Может ли язык, вообще говоря, обозначить это – искомое мною – некое мое собственное внутреннее состояние? Судя по всему, нет. Не значит ли это, что он будет вынужден, чтобы справиться с этим своеобразным разрывом, разместить снаружи меня некую фиктивную цель? Просто потому, что он так устроен – приспособлен к обозначению лишь внешних относительно меня (моего внутреннего психического пространства) предметов. Но тогда получается, что он в буквальном смысле этого слова вводит меня в заблуждение. Тогда проблема даже не в «стене языка», отгораживающей меня, как утверждал Жак Лакан, от реальности (фактических моих чувств, желаний, других людей), а куда серьезнее: в том, что язык полностью переписывает для меня (под меня) мою же собственную действительную реальность.
Тогда не является ли хваленая интенциональность, определяющая, как кажется, саму суть нашего мышления (сознательного акта), тотальным подлогом? Считается, что направленность на некий объект есть «центральное свойство человеческого сознания». Конечно, это сомнительно хотя бы с той точки зрения, что если на что и «направлено» наше «сознание», так это на интеллектуальные объекты нашего внутреннего психического пространства, а вовсе не на объекты внешнего мира.
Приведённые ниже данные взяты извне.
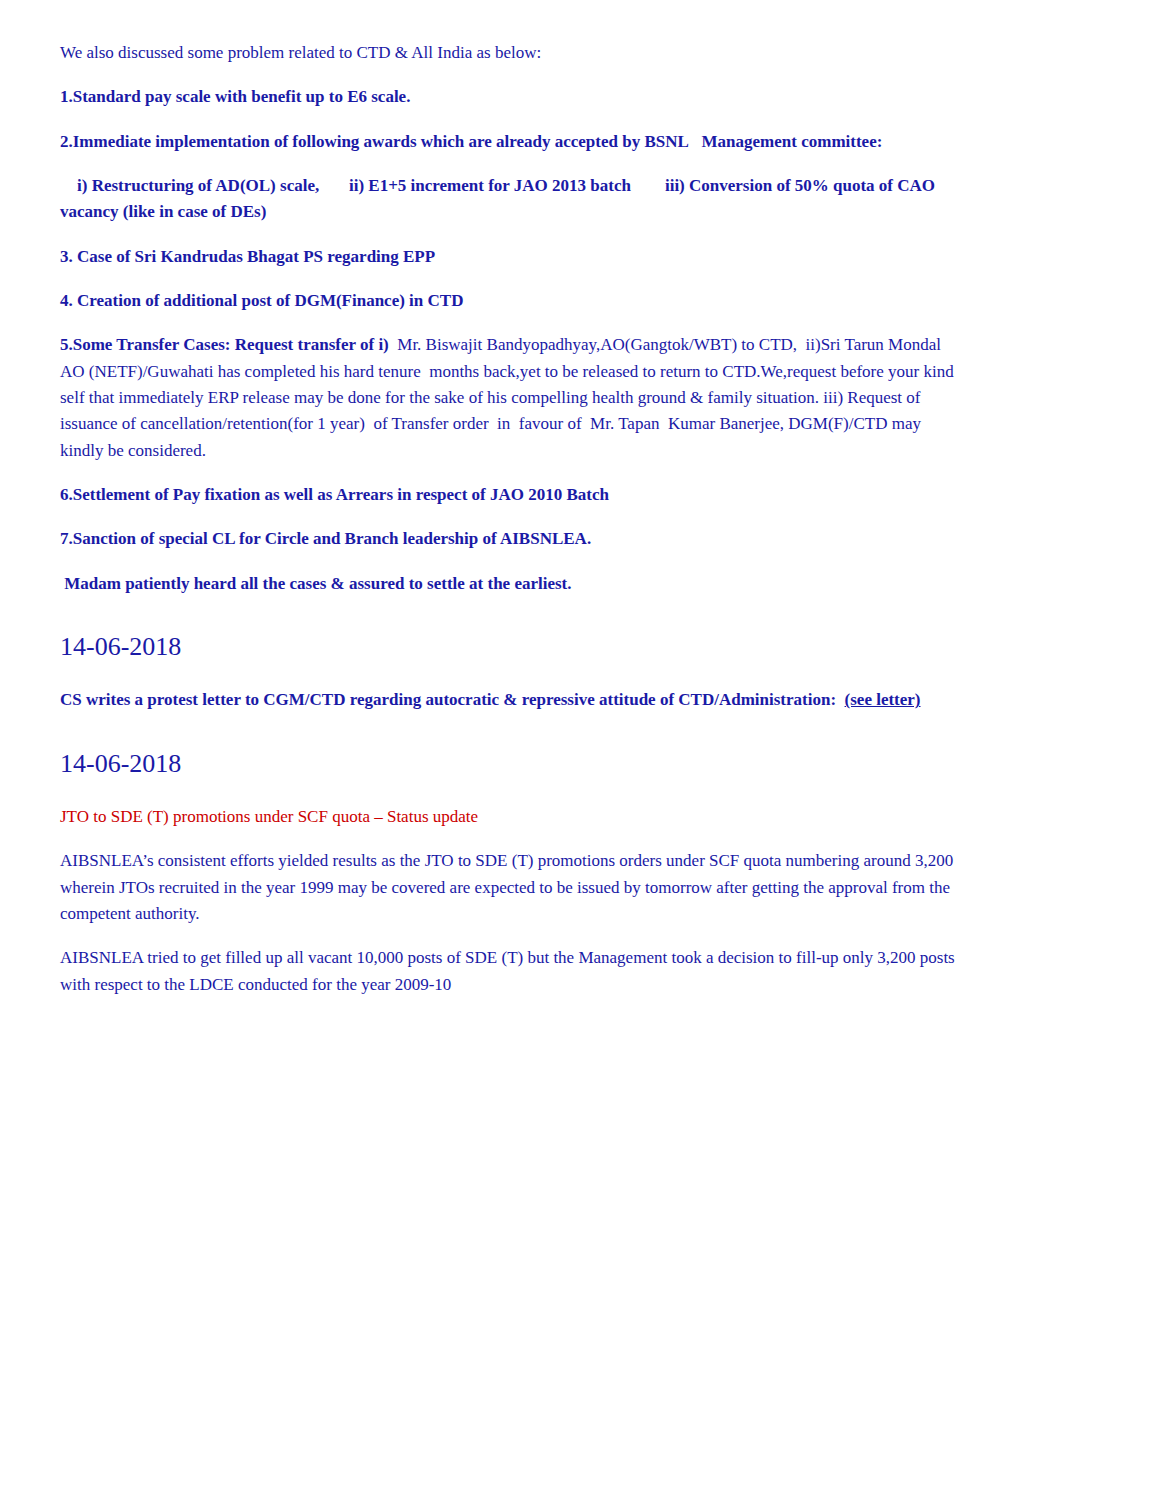We also discussed some problem related to CTD & All India as below:
1.Standard pay scale with benefit up to E6 scale.
2.Immediate implementation of following awards which are already accepted by BSNL Management committee:
i) Restructuring of AD(OL) scale, ii) E1+5 increment for JAO 2013 batch iii) Conversion of 50% quota of CAO vacancy (like in case of DEs)
3. Case of Sri Kandrudas Bhagat PS regarding EPP
4. Creation of additional post of DGM(Finance) in CTD
5.Some Transfer Cases: Request transfer of i) Mr. Biswajit Bandyopadhyay,AO(Gangtok/WBT) to CTD, ii)Sri Tarun Mondal AO (NETF)/Guwahati has completed his hard tenure months back,yet to be released to return to CTD.We,request before your kind self that immediately ERP release may be done for the sake of his compelling health ground & family situation. iii) Request of issuance of cancellation/retention(for 1 year) of Transfer order in favour of Mr. Tapan Kumar Banerjee, DGM(F)/CTD may kindly be considered.
6.Settlement of Pay fixation as well as Arrears in respect of JAO 2010 Batch
7.Sanction of special CL for Circle and Branch leadership of AIBSNLEA.
Madam patiently heard all the cases & assured to settle at the earliest.
14-06-2018
CS writes a protest letter to CGM/CTD regarding autocratic & repressive attitude of CTD/Administration: (see letter)
14-06-2018
JTO to SDE (T) promotions under SCF quota – Status update
AIBSNLEA’s consistent efforts yielded results as the JTO to SDE (T) promotions orders under SCF quota numbering around 3,200 wherein JTOs recruited in the year 1999 may be covered are expected to be issued by tomorrow after getting the approval from the competent authority.
AIBSNLEA tried to get filled up all vacant 10,000 posts of SDE (T) but the Management took a decision to fill-up only 3,200 posts with respect to the LDCE conducted for the year 2009-10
С последними взаимодействует только рецепторный аппарат моего мозга, а мы сами реагируем на то, какую «фигуру» на основе этих раздражителей он – мой мозг – построил. Но, как выясняется, дело даже не в этом – проблема с самими этими интеллектуальными объектами.
Разве сами интеллектуальные объекты нашего внутреннего психического пространства не являются фикцией, точно так же вмененной нам языком? Да, методология мышления предлагает нам этот удобный дидактический прием – мол, в нас есть те или иные интеллектуальные объекты, необходимые нам для репрезентации (реконструкции) некого, происходящего в нашем мозге процесса. Но что это, как не та же ошибка, которую мы совершаем, когда подменяем «зеброй» некий «голод», который на самом деле никакой не «голод», а некое состояние, которые мы с помощью языка просто не можем ухватить? То же самое со «стулом», который словно бы скрадывает мою действительную боль в ногах, которая, впрочем, и не «боль в ногах», а нечто, что я так называю. А все эти песни о «большой и чистой любви», которая решается удовлетворением каких-то моих психофизиологических потребностей, – это вообще о чем?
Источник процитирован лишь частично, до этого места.